GIVEN INSTRUCTION =>
List every song title that appears in quotation marks in the passage on The Johnny Cash Children's Album below.

##### DOCUMENT SEGMENT

The Johnny Cash Children's Album is the 49th album by country singer Johnny Cash, released on Columbia Records in 1975 featuring recordings made between January 1972 and October 1973. As the title implies, it contains songs written for children. Among others, this includes "Tiger Whitehead", a song later released in an acoustic version on Cash's posthumous Personal File album in 2006. Most of the songs on the album had not been performed by Cash before. "Old Shep" had been performed by Elvis Presley, among others. One track recorded in 1972 was previously released on LP: "I Got a Boy (And His Name is John)" was first made available on the 1972 album International Superstar. It is a tongue-in-cheek duet between Cash and his wife, June Carter Cash, about their son, John Carter Cash.

The Johnny Cash Children's Album was reissued in 2006  through Legacy Recordings, with four bonus tracks, including Henry Clay Work's "My Grandfather's Clock".  An early version of "My Grandfather's Clock" was recorded in 1958 and is available on Songs of Our Soil. The song "Old Shep" was also re-released on the 2005 box set The Legend.

##########
##### RECORDS

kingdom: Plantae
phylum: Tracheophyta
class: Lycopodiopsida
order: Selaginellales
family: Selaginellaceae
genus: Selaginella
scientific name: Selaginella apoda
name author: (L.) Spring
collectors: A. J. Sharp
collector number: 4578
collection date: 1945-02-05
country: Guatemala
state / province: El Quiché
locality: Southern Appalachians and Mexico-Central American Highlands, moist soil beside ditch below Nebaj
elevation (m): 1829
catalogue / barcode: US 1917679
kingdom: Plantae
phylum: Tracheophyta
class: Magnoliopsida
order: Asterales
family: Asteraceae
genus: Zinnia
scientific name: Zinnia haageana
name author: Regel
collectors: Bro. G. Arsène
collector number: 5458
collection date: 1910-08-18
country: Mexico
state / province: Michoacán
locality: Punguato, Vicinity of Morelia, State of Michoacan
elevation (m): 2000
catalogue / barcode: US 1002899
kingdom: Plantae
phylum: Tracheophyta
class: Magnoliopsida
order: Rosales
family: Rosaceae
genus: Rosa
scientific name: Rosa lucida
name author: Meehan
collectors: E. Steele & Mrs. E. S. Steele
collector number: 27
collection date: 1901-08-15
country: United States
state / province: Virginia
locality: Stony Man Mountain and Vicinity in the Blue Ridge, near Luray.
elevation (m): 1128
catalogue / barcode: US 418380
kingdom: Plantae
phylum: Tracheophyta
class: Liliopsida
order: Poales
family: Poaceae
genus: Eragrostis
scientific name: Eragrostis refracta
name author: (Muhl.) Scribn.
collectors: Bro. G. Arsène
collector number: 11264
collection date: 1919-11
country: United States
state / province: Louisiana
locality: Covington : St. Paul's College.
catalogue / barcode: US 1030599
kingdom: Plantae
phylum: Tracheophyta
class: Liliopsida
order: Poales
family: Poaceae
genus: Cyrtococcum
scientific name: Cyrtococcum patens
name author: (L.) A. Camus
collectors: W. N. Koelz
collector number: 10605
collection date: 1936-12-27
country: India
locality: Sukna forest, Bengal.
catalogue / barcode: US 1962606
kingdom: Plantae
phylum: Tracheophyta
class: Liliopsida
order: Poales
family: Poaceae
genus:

##########

WRITTEN SOLUTION =>
"Tiger Whitehead"
"Old Shep"
"I Got a Boy (And His Name is John)"
"My Grandfather's Clock"